一般的なフルタイムの勤務時間は7.5時間から8時間ですが、時短勤務の場合にはこれを6時間に短縮したり、出勤や退勤時間を変更したり、またフレックス制度を導入したりすることで、勤務時間の調整を行います。
2009年に育児・介護休業法の改正によって、各企業に時短勤務制度の導入が義務付けられましたが、これは育児と介護のための時短勤務のみ義務化されているので、怪我や病気による時短勤務は義務化されていません。
しかし、多くの企業で怪我や病気によりフルタイムで働くことが難しくなってしまった場合には、時短勤務で働くことができるよう規則として定められています。
企業によってその内容はまちまちですが、体調不良などによりフルタイムで仕事をすることが難しい場合には、退職を考える前に時短勤務で働くことができないか会社の規則を確認してみることをおすすめします。
適応障害の症状と原因
適応障害の原因はどのようなもので、どのような症状が現れるのでしょうか。
ここでは、適応障害の症状と適応障害を発症してしまう原因について解説していきます。
症状の現れ方は人によって異なる
適応障害の症状の現れ方は、人によって異なります。
心や体の不調として症状が現れる方もいれば、行動の変化として現れる方もいらっしゃいます。
心に現れる症状としては、憂鬱さや不安感、焦燥感に苛まれる、怒りを自分で制御することができない、判断力や思考力が低下するというものがあります。
体に現れる症状には、動悸がする、異様な発汗がある、不眠、頭痛、手が震える、めまい、食欲不振といったものがあります。
行動に現れる症状としては、遅刻や無断欠勤が増える、人と会うことを避けるようになる。電話に出ることができなくなる、メールの返信内容を考えて書くことができなくなる、暴飲暴食をしてしまう、食事が摂れなくなってしまう、相手かまわず喧嘩をするようになる、危険運転をするようになるといったものがあります。
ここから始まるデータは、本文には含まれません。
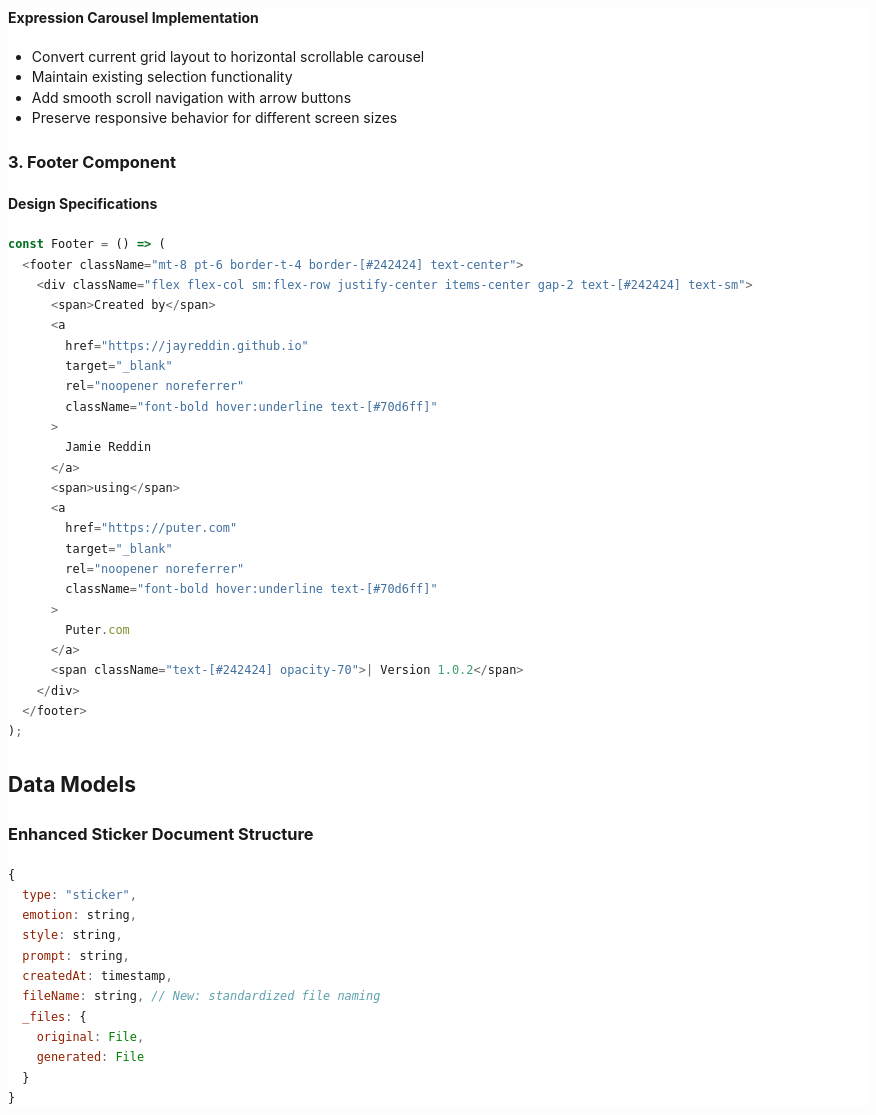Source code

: #### Expression Carousel Implementation
- Convert current grid layout to horizontal scrollable carousel
- Maintain existing selection functionality
- Add smooth scroll navigation with arrow buttons
- Preserve responsive behavior for different screen sizes

### 3. Footer Component

#### Design Specifications
```javascript
const Footer = () => (
  <footer className="mt-8 pt-6 border-t-4 border-[#242424] text-center">
    <div className="flex flex-col sm:flex-row justify-center items-center gap-2 text-[#242424] text-sm">
      <span>Created by</span>
      <a 
        href="https://jayreddin.github.io" 
        target="_blank" 
        rel="noopener noreferrer"
        className="font-bold hover:underline text-[#70d6ff]"
      >
        Jamie Reddin
      </a>
      <span>using</span>
      <a 
        href="https://puter.com" 
        target="_blank" 
        rel="noopener noreferrer"
        className="font-bold hover:underline text-[#70d6ff]"
      >
        Puter.com
      </a>
      <span className="text-[#242424] opacity-70">| Version 1.0.2</span>
    </div>
  </footer>
);
```

## Data Models

### Enhanced Sticker Document Structure
```javascript
{
  type: "sticker",
  emotion: string,
  style: string,
  prompt: string,
  createdAt: timestamp,
  fileName: string, // New: standardized file naming
  _files: {
    original: File,
    generated: File
  }
}
```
適応障害にはこのようなさまざまな症状があるため、同じ適応障害を患っていても現れる症状は人により大きく異なります。
適応障害の症状を引き起こす大きな原因はストレス
適応障害の原因は、大きなストレスを感じることです。
自分の仕事や生活上に起こった出来事や、自分が現在置かれている状況から大きなストレスを受けることが原因となり、前述したさまざまな症状が現れます。
適応障害の原因となるストレス源がはっきりしている場合には、環境を変えるなどの方法でストレス源から遠ざかることで、半年程度で症状の改善が見られることがほとんどです。
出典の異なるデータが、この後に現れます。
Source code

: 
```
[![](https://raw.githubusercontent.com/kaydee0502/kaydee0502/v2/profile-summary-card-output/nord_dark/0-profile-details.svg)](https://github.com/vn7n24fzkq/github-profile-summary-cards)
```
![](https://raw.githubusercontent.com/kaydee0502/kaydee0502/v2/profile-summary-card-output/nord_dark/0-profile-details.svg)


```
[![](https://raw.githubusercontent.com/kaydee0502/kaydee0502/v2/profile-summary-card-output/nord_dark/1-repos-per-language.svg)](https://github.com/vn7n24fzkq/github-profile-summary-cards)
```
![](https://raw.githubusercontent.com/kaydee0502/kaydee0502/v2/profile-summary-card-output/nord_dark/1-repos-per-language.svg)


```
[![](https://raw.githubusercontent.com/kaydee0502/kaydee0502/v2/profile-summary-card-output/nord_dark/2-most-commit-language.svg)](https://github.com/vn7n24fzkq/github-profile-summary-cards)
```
しかし、適応障害の中にはうつ病の前段階のものもあるため、必ず専門の医師の診断を受ける必要があります。
適応障害で時短勤務をすることは可能?
適応障害を抱えている方が、時短勤務で働くことは可能なのでしょうか。
ここでは復職する場合と、就職や転職を行う場合とに分けて解説していきます。
復職をする場合
休職を経て復職する場合にいきなりフルタイムで働くと、そのことがストレスとなり適応障害が再発してしまう恐れがあります。
特に仕事にストレスの原因がある場合には、このような傾向が強いためまずは時短勤務で復職することをおすすめします。
しかし、病気やけがによる時短勤務は企業に対して法律で義務付けられていないため、自分が務めている企業に時短勤務の制度があるか確認しておく必要があります。
企業によっては復職時に「リハビリ勤務(慣らし勤務)」制度を設けているところもあるため、このような制度がある場合には積極的に利用して徐々に休職前の状態に戻ることができるようにすると良いでしょう。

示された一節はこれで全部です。